_What the task asks_. Reproduce the following data exactly, minus any images.

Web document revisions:
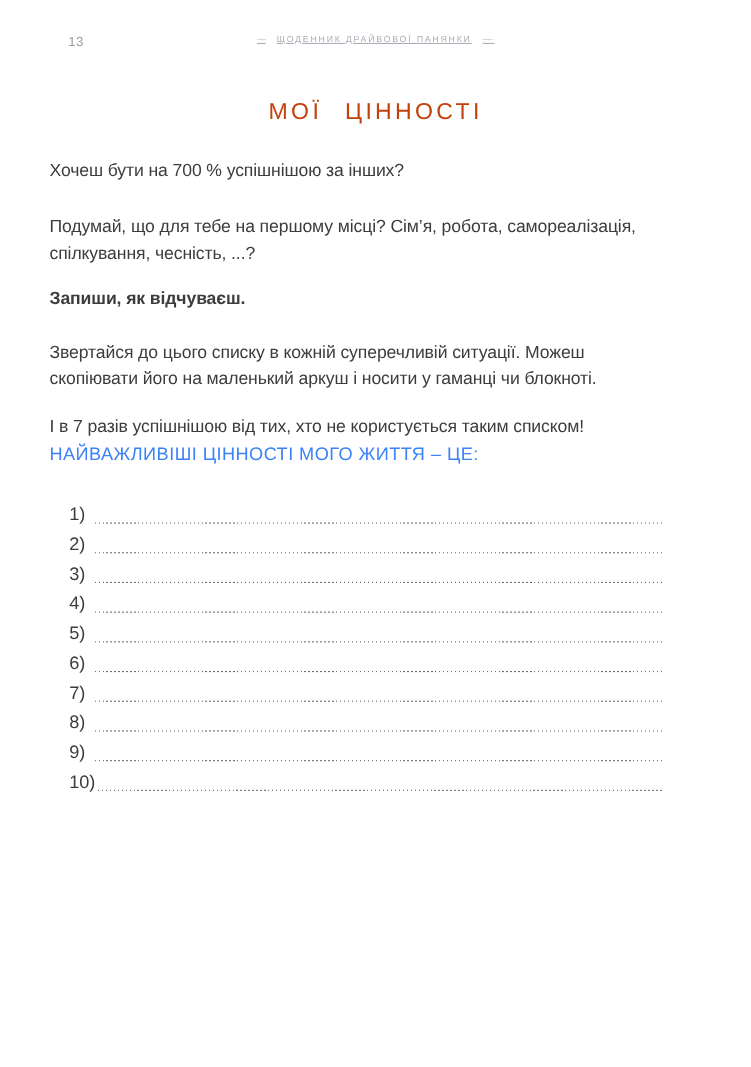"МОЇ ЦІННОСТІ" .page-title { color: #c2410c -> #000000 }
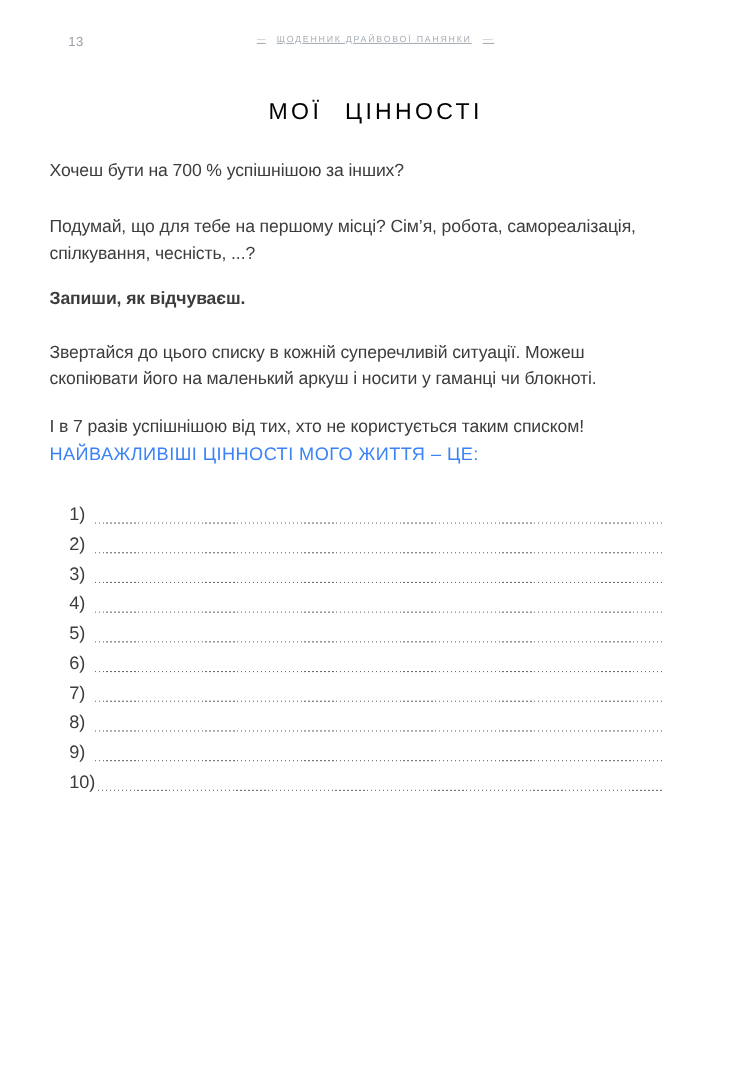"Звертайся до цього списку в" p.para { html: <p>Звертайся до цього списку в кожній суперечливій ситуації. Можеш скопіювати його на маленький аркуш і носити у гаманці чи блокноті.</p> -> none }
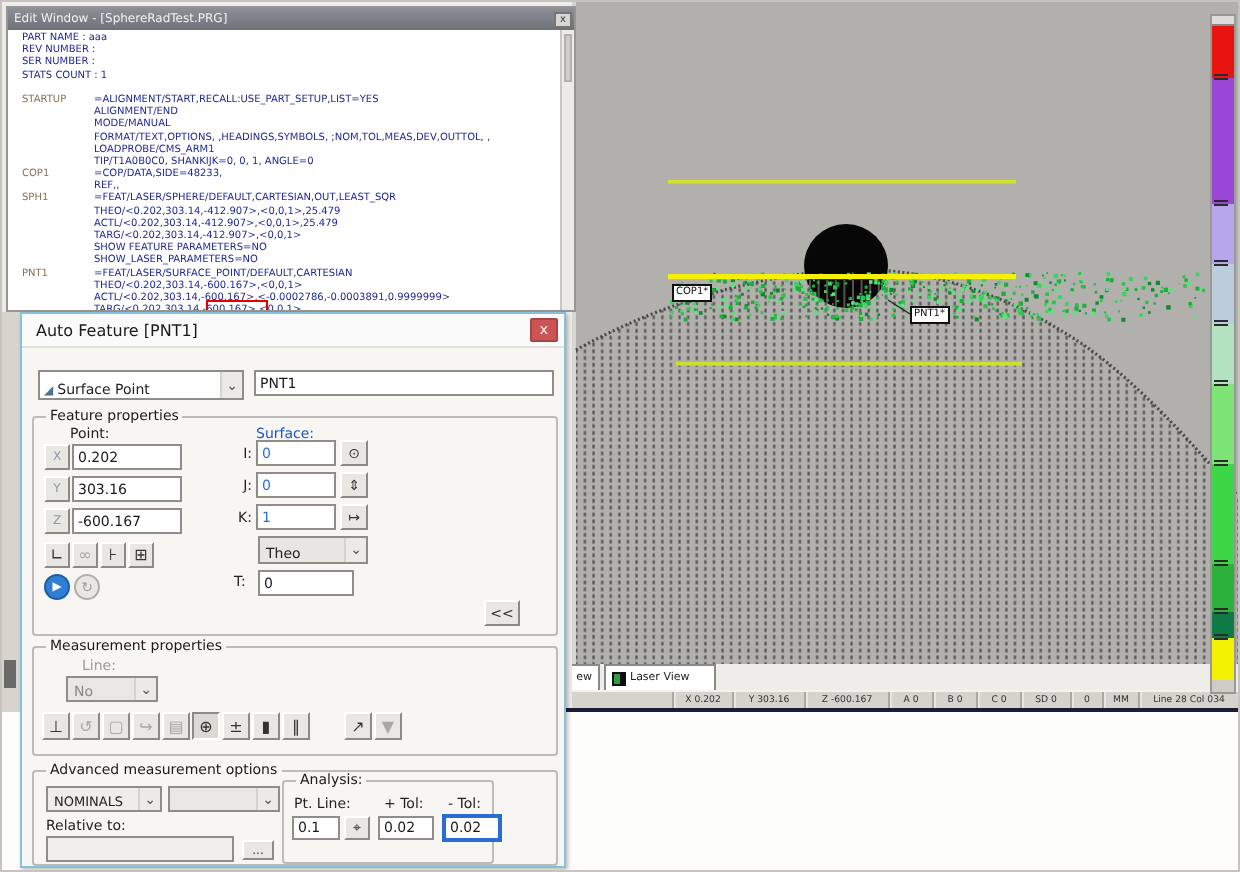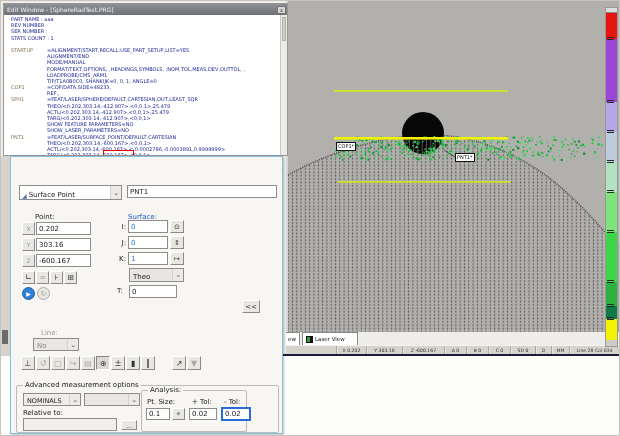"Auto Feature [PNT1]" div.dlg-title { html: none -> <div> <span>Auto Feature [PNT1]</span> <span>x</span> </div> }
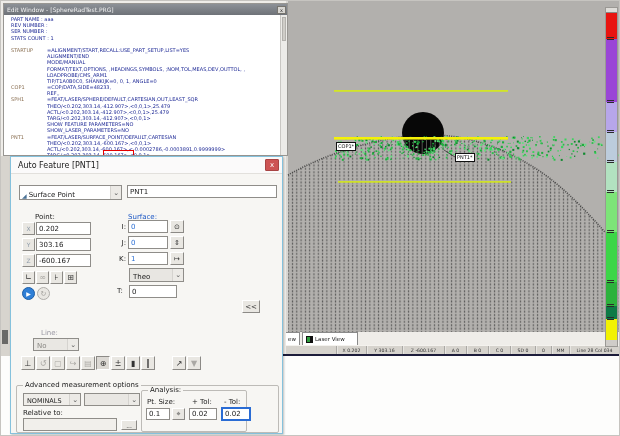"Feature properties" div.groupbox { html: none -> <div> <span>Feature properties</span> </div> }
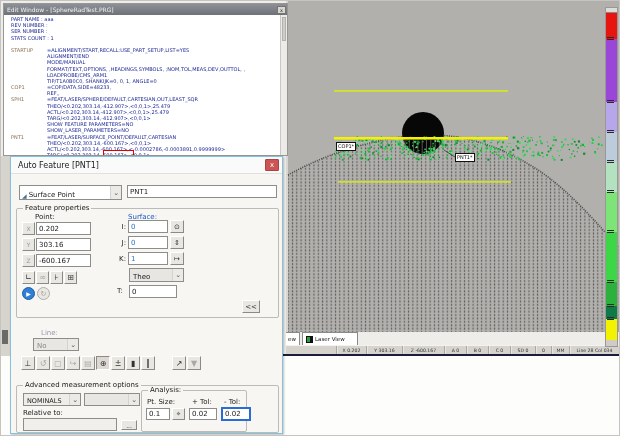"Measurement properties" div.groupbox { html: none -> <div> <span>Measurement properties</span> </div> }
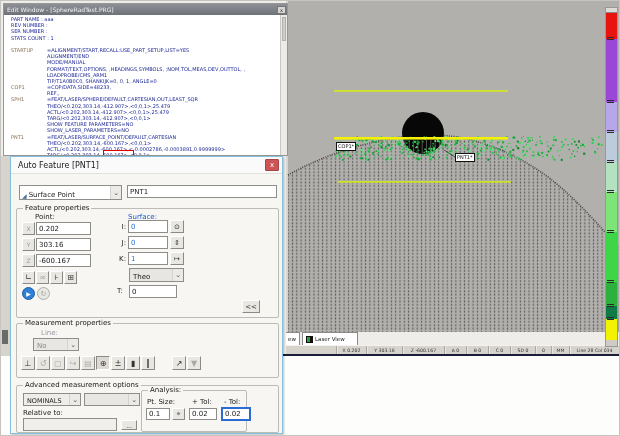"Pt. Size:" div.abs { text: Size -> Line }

_Expected output_.
"МОЇ ЦІННОСТІ" .page-title { color: #c2410c -> #000000 }
"Звертайся до цього списку в" p.para { html: <p>Звертайся до цього списку в кожній суперечливій ситуації. Можеш скопіювати його на маленький аркуш і носити у гаманці чи блокноті.</p> -> none }
"Auto Feature [PNT1]" div.dlg-title { html: none -> <div> <span>Auto Feature [PNT1]</span> <span>x</span> </div> }
"Feature properties" div.groupbox { html: none -> <div> <span>Feature properties</span> </div> }
"Measurement properties" div.groupbox { html: none -> <div> <span>Measurement properties</span> </div> }
"Pt. Size:" div.abs { text: Size -> Line }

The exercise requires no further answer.